Isomorphism between $\Bbb Z[X,Y ]/(2Y−1)$ and $\Bbb Z[\frac{1}{2}][X]$ [closed]

This is a little tricky to prove, so I'll give you a few hints and ideas. Let $A=\Bbb Z[X]$.

Define the map $$\phi:A[Y]\rightarrow A[1/2]\\\phi(f(Y))=f(1/2)$$

Then you need so show that $\ker(\phi)=(2Y-1)$. By the first isomorphism theorem you're then done.

The inclusion $(2Y-1)\subseteq\ker(\phi)$ is OK, for the other direction suppose that $f(Y)\in\ker(\phi)$. Then find $n$ such that $2^nf(Y)=g(Z)$, where $Z=2Y$. You then have that $g(1)=0$. Now use the factor theorem.

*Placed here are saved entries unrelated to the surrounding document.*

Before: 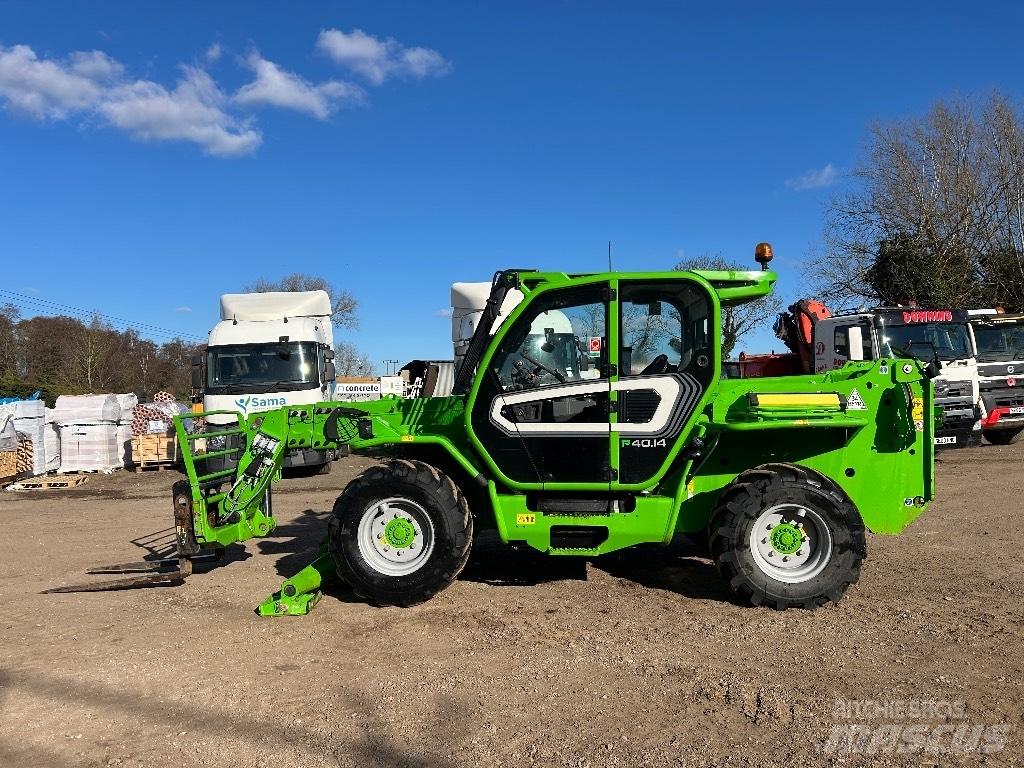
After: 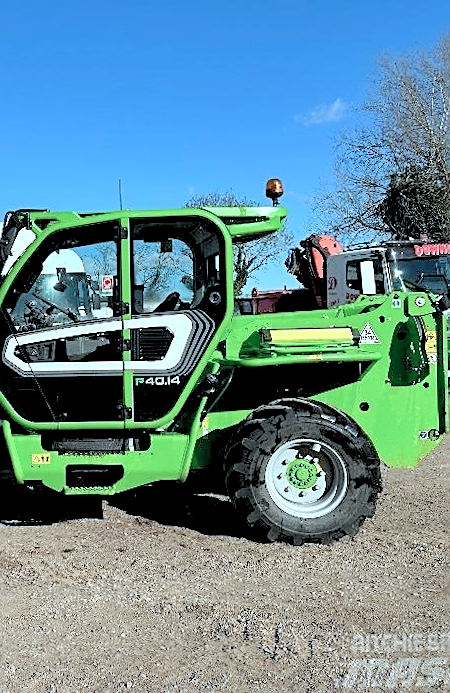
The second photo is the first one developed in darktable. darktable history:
rotate and perspective: rotation -1°, crop left 0.011, crop right 0.989, crop top 0.025, crop bottom 0.975
levels: levels [0.072, 0.414, 0.976]
sharpen: on, module defaults
local contrast: mode bilateral grid, contrast 20, coarseness 50, detail 120%, midtone range 0.2
crop: left 47.628%, top 6.643%, right 7.874%
color correction: highlights a* -12.64, highlights b* -18.1, saturation 0.7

Example Suppose that $f(Y)=4Y^4-4Y^3+21Y^2-20Y+5$, we check that $f(1/2)=0$ is true. Now compute $2^4f(Y)$, which yields $$2^4f(Y)=4(2Y)^4-4\cdot 2(2Y)^3+21\cdot 2^2 (2Y)^2-20\cdot 2^3(2Y)+5\cdot 2^4$$ Letting $Z=2Y$, we arrive at $$g(Z)=4Z^4-8Z^3+84Z^2-160Z+80$$ since $Y=1/2$ is a root of $f$, we know that $Z=1$ is a root of $g$. Therefore $g(Z)=(Z-1)h(Z)$, and so $$2^4f(Y)=(2Y-1)h(2Y)$$ you then only have to conclude that $\ker(\phi)\subseteq (2Y-1)$.